**WHAT IS BEING ASKED**
Output only the lines below from the one containing "triệu đồng." to the one containing "taşındınız? Kilitiniz mi", exactly as written, both ends kept.

⁂

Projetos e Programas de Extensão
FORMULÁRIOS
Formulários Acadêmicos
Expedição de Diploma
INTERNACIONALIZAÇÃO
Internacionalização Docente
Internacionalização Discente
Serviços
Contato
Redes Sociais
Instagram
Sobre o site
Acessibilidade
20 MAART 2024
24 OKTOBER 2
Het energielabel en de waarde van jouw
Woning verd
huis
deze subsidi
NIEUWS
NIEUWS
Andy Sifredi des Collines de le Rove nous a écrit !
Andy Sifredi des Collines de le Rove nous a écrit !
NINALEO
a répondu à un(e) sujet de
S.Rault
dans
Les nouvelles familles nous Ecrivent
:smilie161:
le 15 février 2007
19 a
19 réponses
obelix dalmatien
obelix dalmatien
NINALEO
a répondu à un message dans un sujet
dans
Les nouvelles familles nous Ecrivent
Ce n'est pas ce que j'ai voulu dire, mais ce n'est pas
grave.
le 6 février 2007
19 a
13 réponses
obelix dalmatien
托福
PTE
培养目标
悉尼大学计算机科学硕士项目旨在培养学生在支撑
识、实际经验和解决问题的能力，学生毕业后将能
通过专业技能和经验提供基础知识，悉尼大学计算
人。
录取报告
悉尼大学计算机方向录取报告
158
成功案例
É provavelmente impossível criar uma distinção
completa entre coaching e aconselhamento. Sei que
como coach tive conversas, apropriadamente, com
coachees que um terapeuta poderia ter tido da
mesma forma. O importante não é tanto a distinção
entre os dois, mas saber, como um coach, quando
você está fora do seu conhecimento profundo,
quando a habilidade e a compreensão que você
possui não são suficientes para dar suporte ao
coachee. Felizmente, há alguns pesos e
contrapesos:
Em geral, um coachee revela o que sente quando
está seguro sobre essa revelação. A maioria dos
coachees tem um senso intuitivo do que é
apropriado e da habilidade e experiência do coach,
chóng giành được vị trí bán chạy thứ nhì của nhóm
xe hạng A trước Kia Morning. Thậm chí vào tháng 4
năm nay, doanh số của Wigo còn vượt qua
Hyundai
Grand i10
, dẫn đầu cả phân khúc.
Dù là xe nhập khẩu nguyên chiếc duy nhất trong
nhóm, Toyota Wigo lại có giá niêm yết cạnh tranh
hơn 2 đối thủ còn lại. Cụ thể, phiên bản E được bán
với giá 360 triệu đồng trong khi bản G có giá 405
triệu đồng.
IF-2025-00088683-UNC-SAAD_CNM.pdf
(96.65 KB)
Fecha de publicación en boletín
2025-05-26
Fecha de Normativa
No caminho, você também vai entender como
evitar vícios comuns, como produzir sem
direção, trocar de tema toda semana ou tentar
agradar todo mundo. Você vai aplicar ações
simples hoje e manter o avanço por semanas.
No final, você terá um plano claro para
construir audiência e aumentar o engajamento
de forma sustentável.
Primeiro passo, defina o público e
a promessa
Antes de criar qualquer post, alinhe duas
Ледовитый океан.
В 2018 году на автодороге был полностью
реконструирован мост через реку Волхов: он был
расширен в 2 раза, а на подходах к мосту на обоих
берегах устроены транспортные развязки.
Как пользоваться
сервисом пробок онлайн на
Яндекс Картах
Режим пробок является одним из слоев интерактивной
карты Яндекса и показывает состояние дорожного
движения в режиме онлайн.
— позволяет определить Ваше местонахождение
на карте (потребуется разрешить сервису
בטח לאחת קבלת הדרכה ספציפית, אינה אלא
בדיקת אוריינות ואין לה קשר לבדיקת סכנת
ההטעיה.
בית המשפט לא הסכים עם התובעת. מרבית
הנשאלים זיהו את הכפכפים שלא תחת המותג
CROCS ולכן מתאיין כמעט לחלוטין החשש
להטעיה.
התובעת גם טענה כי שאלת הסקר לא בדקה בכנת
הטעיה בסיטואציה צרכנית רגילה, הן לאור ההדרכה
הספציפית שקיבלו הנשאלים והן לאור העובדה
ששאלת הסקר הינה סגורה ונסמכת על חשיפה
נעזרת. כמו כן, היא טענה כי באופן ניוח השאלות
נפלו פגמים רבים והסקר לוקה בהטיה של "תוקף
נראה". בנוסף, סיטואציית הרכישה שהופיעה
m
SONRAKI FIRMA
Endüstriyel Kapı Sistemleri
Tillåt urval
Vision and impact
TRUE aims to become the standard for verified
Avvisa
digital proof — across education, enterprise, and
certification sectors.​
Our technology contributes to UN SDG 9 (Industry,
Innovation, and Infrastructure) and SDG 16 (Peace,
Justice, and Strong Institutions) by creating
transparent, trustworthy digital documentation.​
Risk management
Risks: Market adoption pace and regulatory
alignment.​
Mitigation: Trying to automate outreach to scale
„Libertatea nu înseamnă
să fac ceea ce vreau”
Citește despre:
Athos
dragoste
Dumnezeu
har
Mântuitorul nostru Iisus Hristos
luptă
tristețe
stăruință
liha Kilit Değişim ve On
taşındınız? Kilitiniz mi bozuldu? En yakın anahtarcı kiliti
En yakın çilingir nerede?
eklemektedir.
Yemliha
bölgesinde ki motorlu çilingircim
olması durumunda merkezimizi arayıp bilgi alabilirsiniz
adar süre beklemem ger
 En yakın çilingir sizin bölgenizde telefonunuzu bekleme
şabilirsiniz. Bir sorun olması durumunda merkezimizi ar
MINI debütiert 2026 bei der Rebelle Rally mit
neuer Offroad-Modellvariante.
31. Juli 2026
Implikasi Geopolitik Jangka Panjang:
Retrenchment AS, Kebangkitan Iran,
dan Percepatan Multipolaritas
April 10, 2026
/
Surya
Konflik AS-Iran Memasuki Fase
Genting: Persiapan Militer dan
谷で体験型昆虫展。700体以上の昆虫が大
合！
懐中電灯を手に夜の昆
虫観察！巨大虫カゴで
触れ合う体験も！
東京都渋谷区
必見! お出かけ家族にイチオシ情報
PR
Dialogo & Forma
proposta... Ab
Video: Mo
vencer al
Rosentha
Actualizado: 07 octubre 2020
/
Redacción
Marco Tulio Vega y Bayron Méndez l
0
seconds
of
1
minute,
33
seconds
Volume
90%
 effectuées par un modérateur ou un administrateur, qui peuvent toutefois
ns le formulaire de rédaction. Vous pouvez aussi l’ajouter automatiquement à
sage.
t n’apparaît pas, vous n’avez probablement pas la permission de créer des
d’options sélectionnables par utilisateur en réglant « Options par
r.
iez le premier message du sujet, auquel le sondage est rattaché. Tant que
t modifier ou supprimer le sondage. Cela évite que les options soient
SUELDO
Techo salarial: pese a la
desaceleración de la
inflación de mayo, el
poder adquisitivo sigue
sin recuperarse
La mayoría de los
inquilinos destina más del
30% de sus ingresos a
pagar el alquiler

⁂

**RESPONSE TO THIS TASK**
triệu đồng.
IF-2025-00088683-UNC-SAAD_CNM.pdf
(96.65 KB)
Fecha de publicación en boletín
2025-05-26
Fecha de Normativa
No caminho, você também vai entender como
evitar vícios comuns, como produzir sem
direção, trocar de tema toda semana ou tentar
agradar todo mundo. Você vai aplicar ações
simples hoje e manter o avanço por semanas.
No final, você terá um plano claro para
construir audiência e aumentar o engajamento
de forma sustentável.
Primeiro passo, defina o público e
a promessa
Antes de criar qualquer post, alinhe duas
Ледовитый океан.
В 2018 году на автодороге был полностью
реконструирован мост через реку Волхов: он был
расширен в 2 раза, а на подходах к мосту на обоих
берегах устроены транспортные развязки.
Как пользоваться
сервисом пробок онлайн на
Яндекс Картах
Режим пробок является одним из слоев интерактивной
карты Яндекса и показывает состояние дорожного
движения в режиме онлайн.
— позволяет определить Ваше местонахождение
на карте (потребуется разрешить сервису
בטח לאחת קבלת הדרכה ספציפית, אינה אלא
בדיקת אוריינות ואין לה קשר לבדיקת סכנת
ההטעיה.
בית המשפט לא הסכים עם התובעת. מרבית
הנשאלים זיהו את הכפכפים שלא תחת המותג
CROCS ולכן מתאיין כמעט לחלוטין החשש
להטעיה.
התובעת גם טענה כי שאלת הסקר לא בדקה בכנת
הטעיה בסיטואציה צרכנית רגילה, הן לאור ההדרכה
הספציפית שקיבלו הנשאלים והן לאור העובדה
ששאלת הסקר הינה סגורה ונסמכת על חשיפה
נעזרת. כמו כן, היא טענה כי באופן ניוח השאלות
נפלו פגמים רבים והסקר לוקה בהטיה של "תוקף
נראה". בנוסף, סיטואציית הרכישה שהופיעה
m
SONRAKI FIRMA
Endüstriyel Kapı Sistemleri
Tillåt urval
Vision and impact
TRUE aims to become the standard for verified
Avvisa
digital proof — across education, enterprise, and
certification sectors.​
Our technology contributes to UN SDG 9 (Industry,
Innovation, and Infrastructure) and SDG 16 (Peace,
Justice, and Strong Institutions) by creating
transparent, trustworthy digital documentation.​
Risk management
Risks: Market adoption pace and regulatory
alignment.​
Mitigation: Trying to automate outreach to scale
„Libertatea nu înseamnă
să fac ceea ce vreau”
Citește despre:
Athos
dragoste
Dumnezeu
har
Mântuitorul nostru Iisus Hristos
luptă
tristețe
stăruință
liha Kilit Değişim ve On
taşındınız? Kilitiniz mi bozuldu? En yakın anahtarcı kiliti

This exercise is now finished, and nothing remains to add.